> _Exercise tasks_:
- a) In the forum thread about tree felling, why is cutting a full tree at the ground said to make it less likely to bounce back than cutting it at breast height? Answer in one to three sentences.
- b) In the entries, duplicate the part that opens with the line containing "читать дальше →" and closes with the line containing "Анастасия Волочкова недавно опубликовала".

> _Source passage_:
Good thing that guy was watching.
 

sotc

Dormant hero!!
Joined
Dec 6, 2005
Messages
21,754
Location
So. Oregon
like in that video, often its not the tree your cutting but another tree gets knocked down a different direction thatll git ya.
 
M

Mr. Sir

Guest
Seems to me the cutter stayed way too long at the stump too.
 
J

JohnB

Guest
I've often thought about putting a butt hitch on the stump and take some wraps to keep that from happening. I had the butt of Pine hit the side of a brick apartment building, I still can't beleive it didn't knock a hole in the side of the brick wall.
 
J

Jonseredbred

Guest
I've often thought about putting a butt hitch on the stump and take some wraps to keep that from happening. I had the butt of Pine hit the side of a brick apartment building, I still can't beleive it didn't knock a hole in the side of the brick wall.
Cut them at the ground and they are less likely to land and bounce back as opposed to cutting them at waist height.
 
J

Jonseredbred

Guest
I'm not so sure I buy that Andrew. Why?
I was using the assumption when he said pine next to a wall we were not talking about a big PNW Pine.

I hope I can translate my thoughts here:

Typically, If you cut down a full tree at the ground, the bows will hit the ground way before the trunk is at a 45 degree angle to the ground, crushing the bottom bows, or driving the butt back into the ground if it bounces back on the bows.

If you cut a tree at breast hieght, the bows wll not meet the ground until the trunk is past 45 degree's or so. The bows will not get crushed enuff to prevent a bounce back, and because of the height of the cut it will bounce straight back onto the horizontal plane.

Flawed thinking???:|:
 
J

Jonseredbred

Guest
Flawed thinking? Ya think MB?? I was taught that long ago and it has always stuck with me.

Keep in mind I am talking about a tree full of bows, not limbed up.

The only bounce backs I have ever had were cutting above the waist on a butt cut.
 
R

RaisedByWolves

Guest
45 degrees off the back is really the best escape/"safe" zone if you can.



Im not a tree cuttah by any means, but heres my safety observations of the groundie.




Never heard of chain shot. (minor quibble, but hey)

Snuck up on the operator to retreve the hammer from the brush.

He was EATING!!(?) Maybe just biting his nails in anticipation of the coming danger?



Everything else has been mentioned, How did I do?

> _Information provided_:
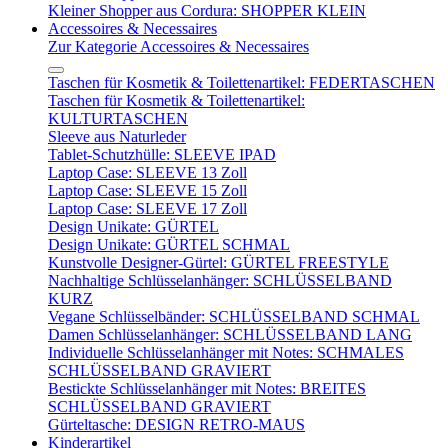
Kleiner Shopper aus Cordura: SHOPPER KLEIN
Accessoires & Necessaires
Zur Kategorie Accessoires & Necessaires
Taschen für Kosmetik & Toilettenartikel: FEDERTASCHEN
Taschen für Kosmetik & Toilettenartikel:
KULTURTASCHEN
Sleeve aus Naturleder
Tablet-Schutzhülle: SLEEVE IPAD
Laptop Case: SLEEVE 13 Zoll
Laptop Case: SLEEVE 15 Zoll
Laptop Case: SLEEVE 17 Zoll
Design Unikate: GÜRTEL
Design Unikate: GÜRTEL SCHMAL
Kunstvolle Designer-Gürtel: GÜRTEL FREESTYLE
Nachhaltige Schlüsselanhänger: SCHLÜSSELBAND
KURZ
Vegane Schlüsselbänder: SCHLÜSSELBAND SCHMAL
Damen Schlüsselanhänger: SCHLÜSSELBAND LANG
Individuelle Schlüsselanhänger mit Notes: SCHMALES
SCHLÜSSELBAND GRAVIERT
Bestickte Schlüsselanhänger mit Notes: BREITES
SCHLÜSSELBAND GRAVIERT
Gürteltasche: DESIGN RETRO-MAUS
Kinderartikel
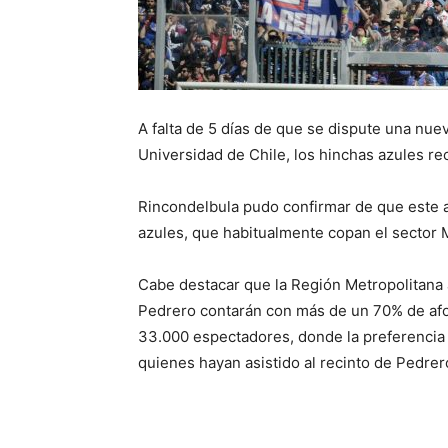
A falta de 5 días de que se dispute una nue
Universidad de Chile, los hinchas azules re
Rincondelbula pudo confirmar de que este a
azules, que habitualmente copan el sector 
Cabe destacar que la Región Metropolitana 
Pedrero contarán con más de un 70% de af
33.000 espectadores, donde la preferencia de
quienes hayan asistido al recinto de Pedrer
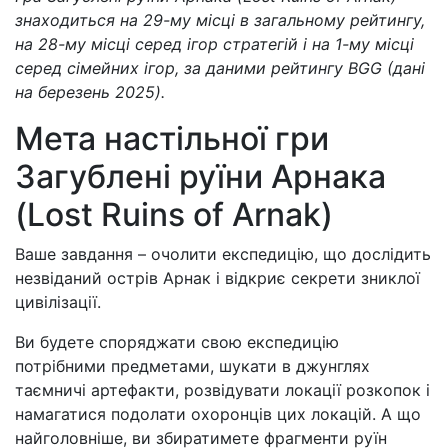
знаходиться на 29-му місці в загальному рейтингу,
на 28-му місці серед ігор стратегій і на 1-му місці
серед сімейних ігор, за даними рейтингу BGG (дані
на березень 2025).
Мета настільної гри
Загублені руїни Арнака
(Lost Ruins of Arnak)
Ваше завдання – очолити експедицію, що дослідить
незвіданий острів Арнак і відкриє секрети зниклої
цивілізації.
Ви будете споряджати свою експедицію
потрібними предметами, шукати в джунглях
таємничі артефакти, розвідувати локації розкопок і
намагатися подолати охоронців цих локацій. А що
найголовніше, ви збиратимете фрагменти руїн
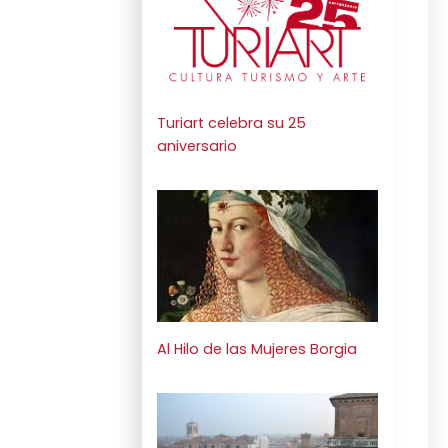
Turiart celebra su 25
aniversario
Al Hilo de las Mujeres Borgia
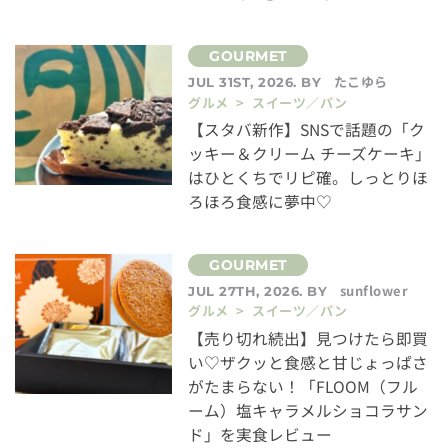
たこゆら
JUL 31ST, 2026. BY
グルメ > スイーツ／パン
【スタバ新作】SNSで話題の「ク
ッキー＆クリーム チーズケーキ」
はひとくちでリピ確。しっとりほ
ろほろ食感に夢中♡
sunflower
JUL 27TH, 2026. BY
グルメ > スイーツ／パン
【売り切れ続出】見つけたら即買
い♡ザクッと食感と甘じょっぱさ
がたまらない！「FLOOM（フル
ーム）塩キャラメルショコラサン
ド」を実食レビュー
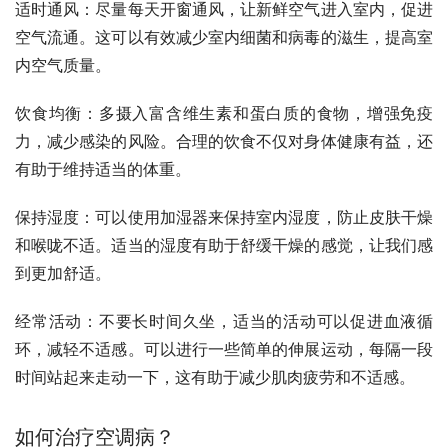
适时通风：尽量每天开窗通风，让新鲜空气进入室内，促进
空气流通。这可以有效减少室内细菌和病毒的滋生，提高室
内空气质量。
饮食均衡：多摄入富含维生素和蛋白质的食物，增强免疫
力，减少感染的风险。合理的饮食不仅对身体健康有益，还
有助于维持适当的体重。
保持湿度：可以使用加湿器来保持室内湿度，防止皮肤干燥
和喉咙不适。适当的湿度有助于舒缓干燥的感觉，让我们感
到更加舒适。
经常活动：不要长时间久坐，适当的活动可以促进血液循
环，减轻不适感。可以进行一些简单的伸展运动，每隔一段
时间站起来走动一下，这有助于减少肌肉疲劳和不适感。
如何治疗空调病？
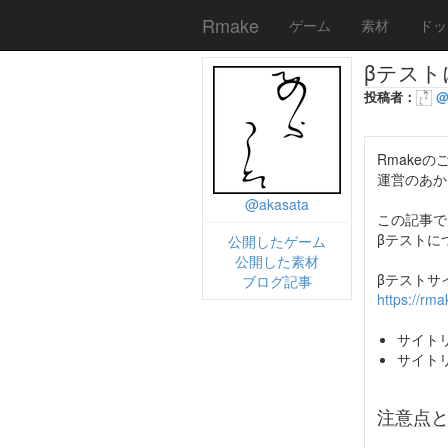
Rmake
ゲーム
素材
ドッ
βテスト
投稿者：
@
Rmake
運営のあか
@akasata
この記事で
βテストに
公開したゲーム
公開した素材
βテストサ
ブログ記事
https://rm
サイト
サイト
注意点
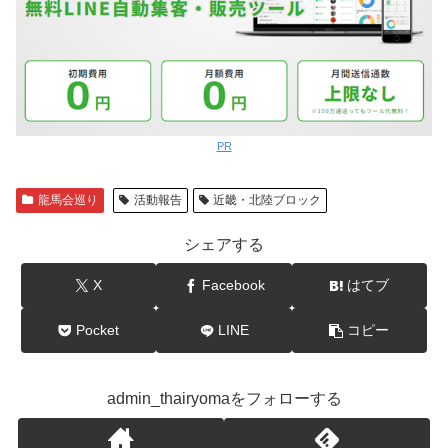
PR
龍馬会巡り
活動報告
近畿・北陸ブロック
シェアする
X
Facebook
はてブ
Pocket
LINE
コピー
admin_thairyomaをフォローする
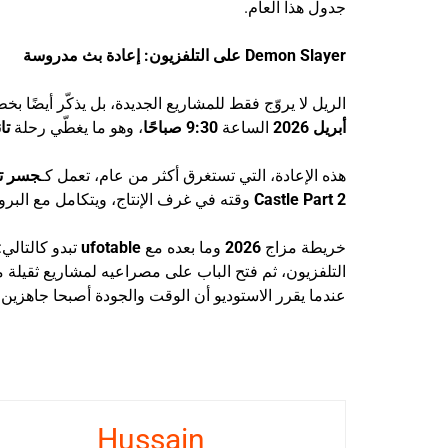
جدول هذا العام.
Demon Slayer على التلفزيون: إعادة بث مدروسة
الريل لا يروّج فقط للمشاريع الجديدة، بل يذكّر أيضًا 
أبريل 2026
الساعة
9:30 صباحًا
، وهو ما يغطّي رحلة
تا
هذه الإعادة، التي تستغرق أكثر من عام، تعمل كـ
جسر ت
Castle Part 2
وقته في غرف الإنتاج، ويتكامل مع البر
خريطة مزاج
2026
وما بعده مع
ufotable
تبدو كالتالي
التلفزيون، ثم فتح الباب على مصراعيه لمشاريع ثقيلة 
عندما يقرر الاستوديو أن الوقت والجودة أصبحا جاهزي
Hussain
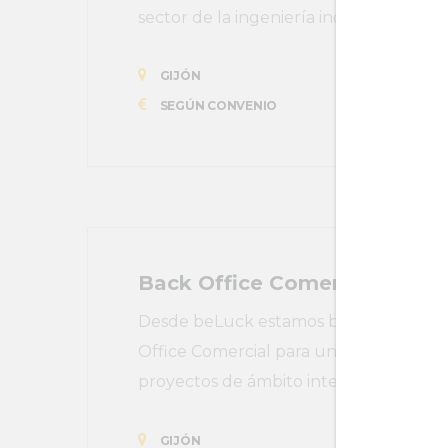
sector de la ingeniería industrial.
GIJÓN
SEGÚN CONVENIO
Back Office Comercial
Desde beLuck estamos buscando una p
Office Comercial para una empresa del 
proyectos de ámbito internacional.
GIJÓN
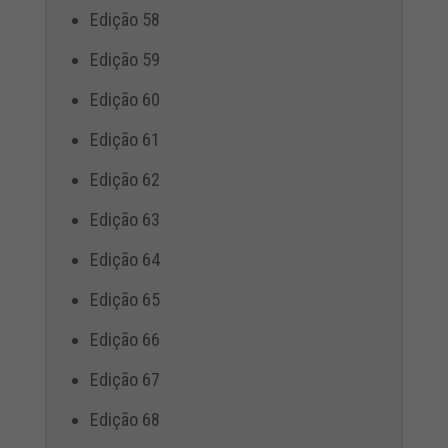
Edição 58
Edição 59
Edição 60
Edição 61
Edição 62
Edição 63
Edição 64
Edição 65
Edição 66
Edição 67
Edição 68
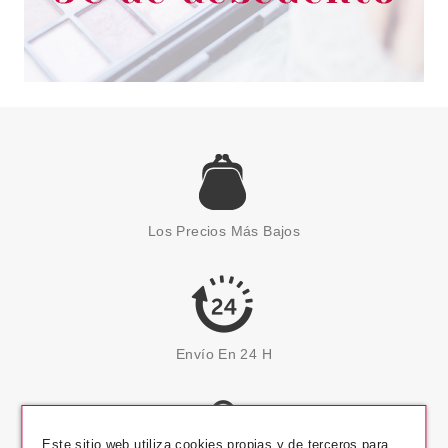
Los Precios Más Bajos
Envío En 24 H
Este sitio web utiliza cookies propias y de terceros para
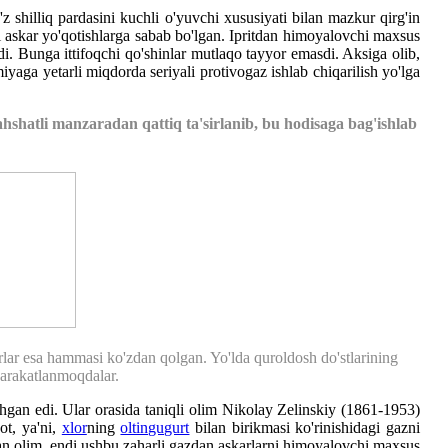
z shilliq pardasini kuchli o'yuvchi xususiyati bilan mazkur qirg'in
gi askar yo'qotishlarga sabab bo'lgan. Ipritdan himoyalovchi maxsus
di. Bunga ittifoqchi qo'shinlar mutlaqo tayyor emasdi. Aksiga olib,
aga yetarli miqdorda seriyali protivogaz ishlab chiqarilish yo'lga
dahshatli manzaradan qattiq ta'sirlanib, bu hodisaga bag'ishlab
rlar esa hammasi ko'zdan qolgan. Yo'lda quroldosh do'stlarining
 harakatlanmoqdalar.
hgan edi. Ular orasida taniqli olim Nikolay Zelinskiy (1861-1953)
ot, ya'ni,
xlor
ning
oltingugurt
bilan birikmasi ko'rinishidagi gazni
lgan olim, endi ushbu zaharli gazdan askarlarni himoyalovchi maxsus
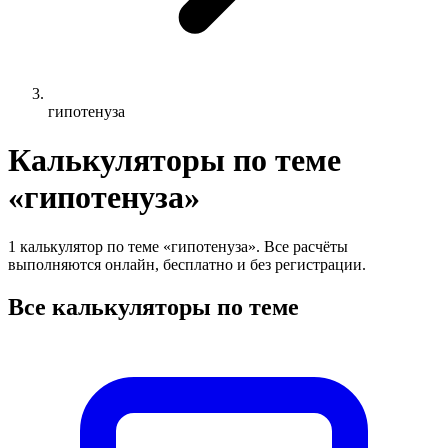
гипотенуза
Калькуляторы по теме
«гипотенуза»
1 калькулятор по теме «гипотенуза». Все расчёты
выполняются онлайн, бесплатно и без регистрации.
Все калькуляторы по теме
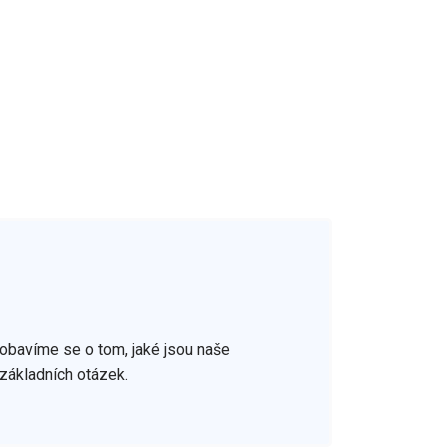
Pobavíme se o tom, jaké jsou naše
základních otázek.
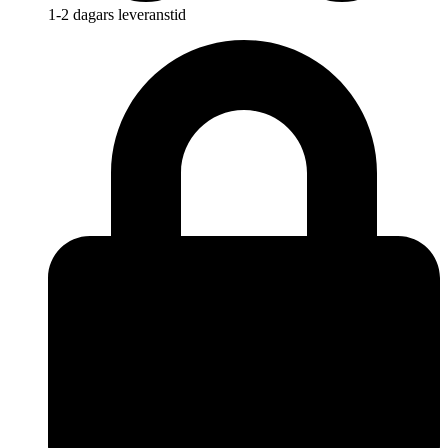
1-2 dagars leveranstid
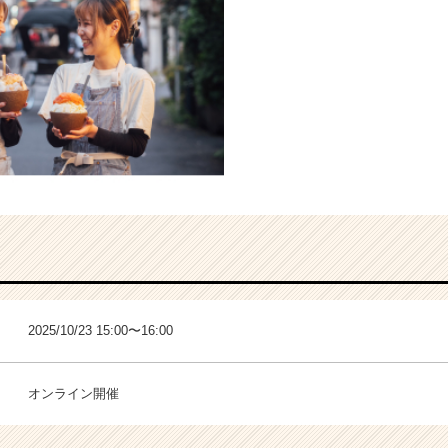
2025/10/23 15:00〜16:00
オンライン開催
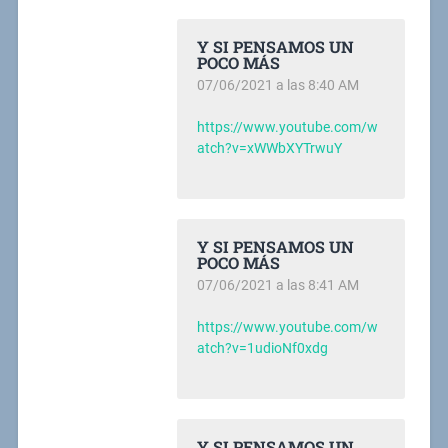
Y SI PENSAMOS UN
POCO MÁS
07/06/2021 a las 8:40 AM
https://www.youtube.com/w
atch?v=xWWbXYTrwuY
Y SI PENSAMOS UN
POCO MÁS
07/06/2021 a las 8:41 AM
https://www.youtube.com/w
atch?v=1udioNf0xdg
Y SI PENSAMOS UN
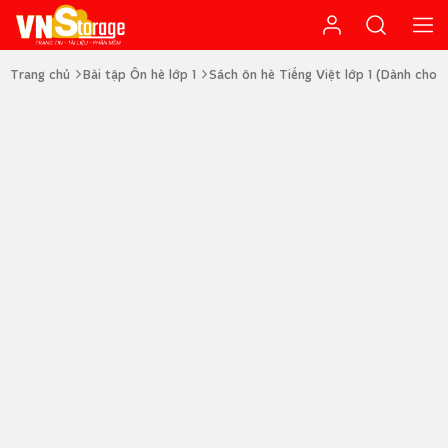
Trang chủ
Bài tập Ôn hè lớp 1
Sách ôn hè Tiếng Việt lớp 1 (Dành cho họ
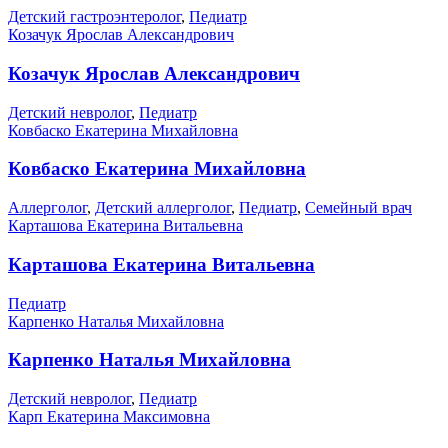
Детский гастроэнтеролог
,
Педиатр
Козачук Ярослав Александрович
Козачук Ярослав Александрович
Детский невролог
,
Педиатр
Ковбаско Екатерина Михайловна
Ковбаско Екатерина Михайловна
Аллерголог
,
Детский аллерголог
,
Педиатр
,
Семейный врач
Карташова Екатерина Витальевна
Карташова Екатерина Витальевна
Педиатр
Карпенко Наталья Михайловна
Карпенко Наталья Михайловна
Детский невролог
,
Педиатр
Карп Екатерина Максимовна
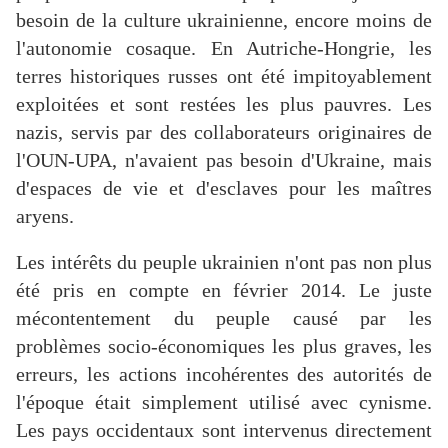
besoin de la culture ukrainienne, encore moins de
l'autonomie cosaque. En Autriche-Hongrie, les
terres historiques russes ont été impitoyablement
exploitées et sont restées les plus pauvres. Les
nazis, servis par des collaborateurs originaires de
l'OUN-UPA, n'avaient pas besoin d'Ukraine, mais
d'espaces de vie et d'esclaves pour les maîtres
aryens.
Les intérêts du peuple ukrainien n'ont pas non plus
été pris en compte en février 2014. Le juste
mécontentement du peuple causé par les
problèmes socio-économiques les plus graves, les
erreurs, les actions incohérentes des autorités de
l'époque était simplement utilisé avec cynisme.
Les pays occidentaux sont intervenus directement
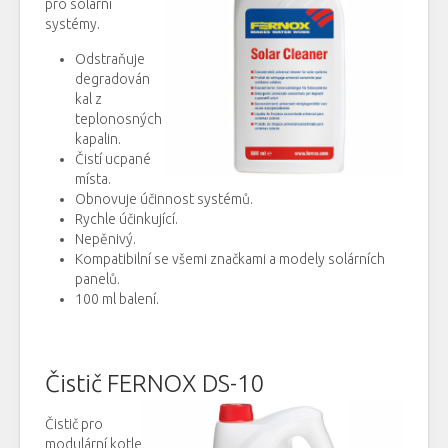
pro solární
systémy
.
Odstraňuje
degradován
kal
z
teplonosných
kapalin.
Čistí
ucpané
místa.
Obnovuje
účinnost
systémů.
Rychle
účinkující
.
Nepěnivý
.
Kompatibilní
se všemi
značkami
a
modely
solárních
panelů
.
100
ml
balení
.
Čistič FERNOX DS-10
Čistič pro
mo
dulární
kotle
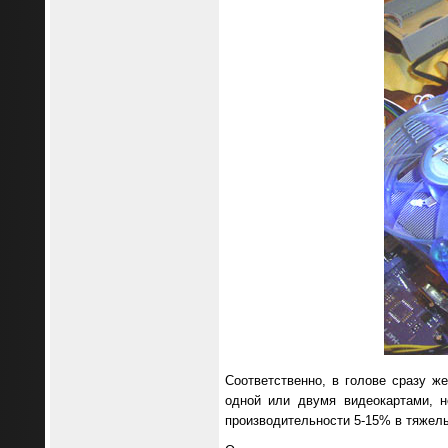
Соответственно, в голове сразу 
одной или двумя видеокартами, н
производительности 5-15% в тяжелы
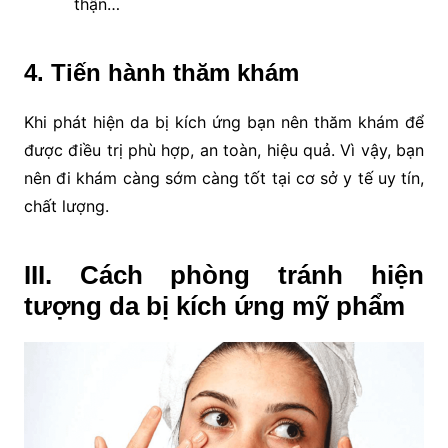
thận…
4. Tiến hành thăm khám
Khi phát hiện da bị kích ứng bạn nên thăm khám để
được điều trị phù hợp, an toàn, hiệu quả. Vì vậy, bạn
nên đi khám càng sớm càng tốt tại cơ sở y tế uy tín,
chất lượng.
III. Cách phòng tránh hiện
tượng da bị kích ứng mỹ phẩm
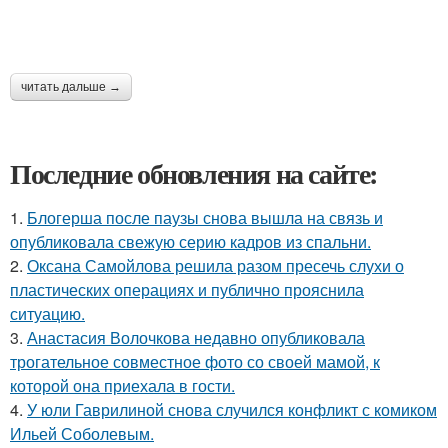
читать дальше →
Последние обновления на сайте:
1.
Блогерша после паузы снова вышла на связь и
опубликовала свежую серию кадров из спальни.
2.
Оксана Самойлова решила разом пресечь слухи о
пластических операциях и публично прояснила
ситуацию.
3.
Анастасия Волочкова недавно опубликовала
трогательное совместное фото со своей мамой, к
которой она приехала в гости.
4.
У юли Гаврилиной снова случился конфликт с комиком
Ильей Соболевым.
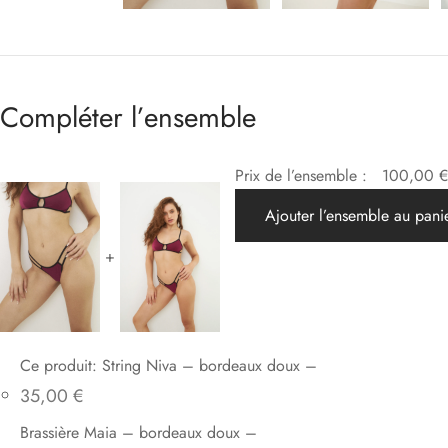
Compléter l’ensemble
Prix de l’ensemble :
100,00
€
Ajouter l’ensemble au pani
+
Ce produit: String Niva – bordeaux doux
–
35,00
€
Brassière Maia – bordeaux doux
–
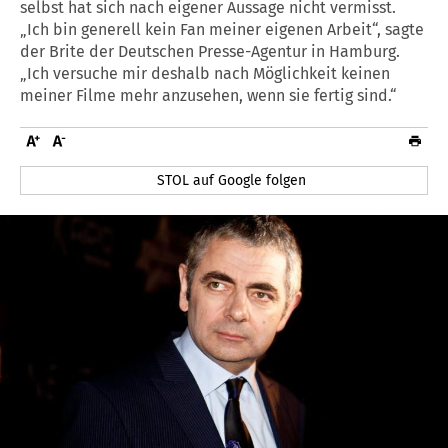
selbst hat sich nach eigener Aussage nicht vermisst.
„Ich bin generell kein Fan meiner eigenen Arbeit“, sagte
der Brite der Deutschen Presse-Agentur in Hamburg.
„Ich versuche mir deshalb nach Möglichkeit keinen
meiner Filme mehr anzusehen, wenn sie fertig sind.“
STOL auf Google folgen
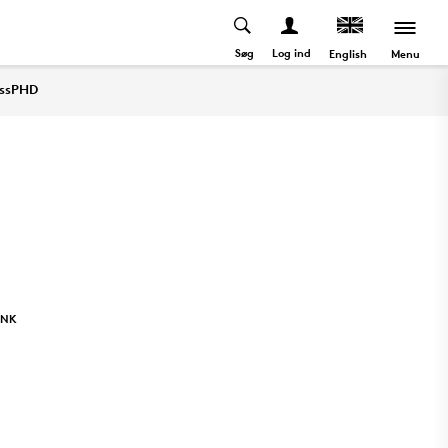
Søg
Log ind
Menu
English
essPHD
INK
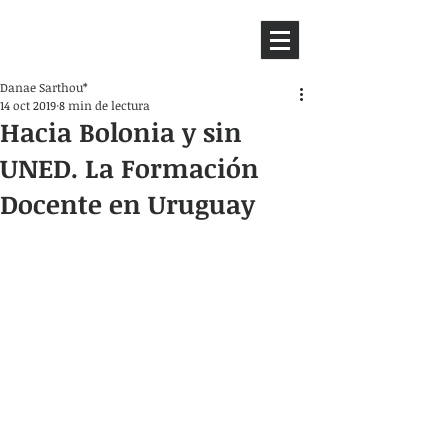
HEMISFERIO
IZQUIERDO
Danae Sarthou*
14 oct 2019
8 min de lectura
Hacia Bolonia y sin
UNED. La Formación
Docente en Uruguay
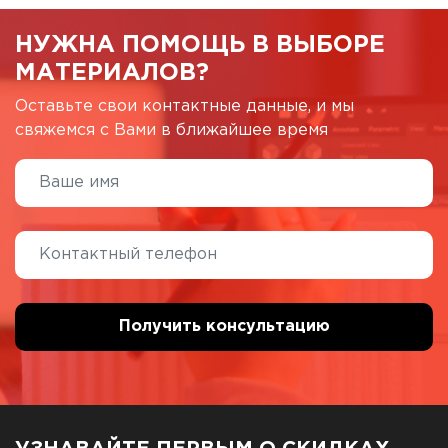
НУЖНА ПОМОЩЬ В ВЫБОРЕ
МАТЕРИАЛОВ?
Оставьте свои контактные данные, и мы
свяжемся с Вами в ближайшее время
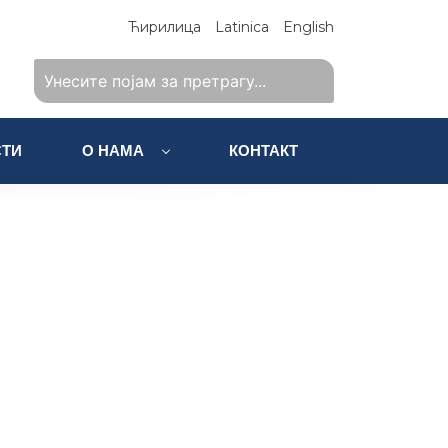
Ћирилица
Latinica
English
ТИ
О НАМА
КОНТАКТ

> _Answers to the exercises_:
- a) When a full tree is cut at the ground, its branches hit the ground well before the trunk reaches a 45-degree angle. This crushes the bottom branches, or drives the butt back into the ground if it bounces on them. When it is cut at breast height, the branches do not meet the ground until the trunk is past about 45 degrees, so they are not crushed enough to prevent a bounce back, and the height of the cut lets the tree bounce straight back onto the horizontal plane.

- b)
читать дальше →
Последние обновления на сайте:
1.
Блогерша после паузы снова вышла на связь и
опубликовала свежую серию кадров из спальни.
2.
Оксана Самойлова решила разом пресечь слухи о
пластических операциях и публично прояснила
ситуацию.
3.
Анастасия Волочкова недавно опубликовала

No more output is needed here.